:: Extracted information ::

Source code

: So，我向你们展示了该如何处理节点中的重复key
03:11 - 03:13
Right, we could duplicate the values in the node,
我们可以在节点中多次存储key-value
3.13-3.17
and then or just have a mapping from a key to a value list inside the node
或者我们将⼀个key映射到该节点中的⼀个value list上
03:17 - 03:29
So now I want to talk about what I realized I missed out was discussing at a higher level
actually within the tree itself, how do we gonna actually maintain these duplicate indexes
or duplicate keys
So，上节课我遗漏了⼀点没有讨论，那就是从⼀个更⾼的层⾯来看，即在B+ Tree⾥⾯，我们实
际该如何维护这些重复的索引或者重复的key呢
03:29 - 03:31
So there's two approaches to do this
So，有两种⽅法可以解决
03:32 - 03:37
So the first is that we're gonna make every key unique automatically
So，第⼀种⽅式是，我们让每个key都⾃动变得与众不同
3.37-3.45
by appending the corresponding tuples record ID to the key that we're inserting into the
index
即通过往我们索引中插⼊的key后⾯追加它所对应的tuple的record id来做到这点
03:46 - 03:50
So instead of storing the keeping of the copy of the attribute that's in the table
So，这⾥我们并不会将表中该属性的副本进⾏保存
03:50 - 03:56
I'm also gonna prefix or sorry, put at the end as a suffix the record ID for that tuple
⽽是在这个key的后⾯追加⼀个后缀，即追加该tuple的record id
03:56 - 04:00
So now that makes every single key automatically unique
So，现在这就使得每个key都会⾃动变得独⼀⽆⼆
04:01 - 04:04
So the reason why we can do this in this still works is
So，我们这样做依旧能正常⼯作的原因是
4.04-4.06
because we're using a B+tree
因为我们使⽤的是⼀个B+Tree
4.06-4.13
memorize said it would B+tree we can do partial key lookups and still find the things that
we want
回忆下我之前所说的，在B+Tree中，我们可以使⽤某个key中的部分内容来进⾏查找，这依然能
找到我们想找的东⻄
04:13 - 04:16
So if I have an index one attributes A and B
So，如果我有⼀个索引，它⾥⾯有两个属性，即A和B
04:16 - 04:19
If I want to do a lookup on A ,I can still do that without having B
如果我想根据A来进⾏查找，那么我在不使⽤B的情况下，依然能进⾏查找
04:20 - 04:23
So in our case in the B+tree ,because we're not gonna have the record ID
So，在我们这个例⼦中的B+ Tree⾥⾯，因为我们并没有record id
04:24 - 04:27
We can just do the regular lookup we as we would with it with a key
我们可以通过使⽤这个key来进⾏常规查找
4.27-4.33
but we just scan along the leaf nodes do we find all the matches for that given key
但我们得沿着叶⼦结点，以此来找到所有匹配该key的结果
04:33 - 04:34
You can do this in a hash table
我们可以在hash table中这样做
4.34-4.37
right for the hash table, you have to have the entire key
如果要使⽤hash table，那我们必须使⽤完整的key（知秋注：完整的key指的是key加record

:::

▶ Work request
Whatever appears in the data above must be copied word for word.

▶ Response
Source code

: So，我向你们展示了该如何处理节点中的重复key
03:11 - 03:13
Right, we could duplicate the values in the node,
我们可以在节点中多次存储key-value
3.13-3.17
and then or just have a mapping from a key to a value list inside the node
或者我们将⼀个key映射到该节点中的⼀个value list上
03:17 - 03:29
So now I want to talk about what I realized I missed out was discussing at a higher level
actually within the tree itself, how do we gonna actually maintain these duplicate indexes
or duplicate keys
So，上节课我遗漏了⼀点没有讨论，那就是从⼀个更⾼的层⾯来看，即在B+ Tree⾥⾯，我们实
际该如何维护这些重复的索引或者重复的key呢
03:29 - 03:31
So there's two approaches to do this
So，有两种⽅法可以解决
03:32 - 03:37
So the first is that we're gonna make every key unique automatically
So，第⼀种⽅式是，我们让每个key都⾃动变得与众不同
3.37-3.45
by appending the corresponding tuples record ID to the key that we're inserting into the
index
即通过往我们索引中插⼊的key后⾯追加它所对应的tuple的record id来做到这点
03:46 - 03:50
So instead of storing the keeping of the copy of the attribute that's in the table
So，这⾥我们并不会将表中该属性的副本进⾏保存
03:50 - 03:56
I'm also gonna prefix or sorry, put at the end as a suffix the record ID for that tuple
⽽是在这个key的后⾯追加⼀个后缀，即追加该tuple的record id
03:56 - 04:00
So now that makes every single key automatically unique
So，现在这就使得每个key都会⾃动变得独⼀⽆⼆
04:01 - 04:04
So the reason why we can do this in this still works is
So，我们这样做依旧能正常⼯作的原因是
4.04-4.06
because we're using a B+tree
因为我们使⽤的是⼀个B+Tree
4.06-4.13
memorize said it would B+tree we can do partial key lookups and still find the things that
we want
回忆下我之前所说的，在B+Tree中，我们可以使⽤某个key中的部分内容来进⾏查找，这依然能
找到我们想找的东⻄
04:13 - 04:16
So if I have an index one attributes A and B
So，如果我有⼀个索引，它⾥⾯有两个属性，即A和B
04:16 - 04:19
If I want to do a lookup on A ,I can still do that without having B
如果我想根据A来进⾏查找，那么我在不使⽤B的情况下，依然能进⾏查找
04:20 - 04:23
So in our case in the B+tree ,because we're not gonna have the record ID
So，在我们这个例⼦中的B+ Tree⾥⾯，因为我们并没有record id
04:24 - 04:27
We can just do the regular lookup we as we would with it with a key
我们可以通过使⽤这个key来进⾏常规查找
4.27-4.33
but we just scan along the leaf nodes do we find all the matches for that given key
但我们得沿着叶⼦结点，以此来找到所有匹配该key的结果
04:33 - 04:34
You can do this in a hash table
我们可以在hash table中这样做
4.34-4.37
right for the hash table, you have to have the entire key
如果要使⽤hash table，那我们必须使⽤完整的key（知秋注：完整的key指的是key加record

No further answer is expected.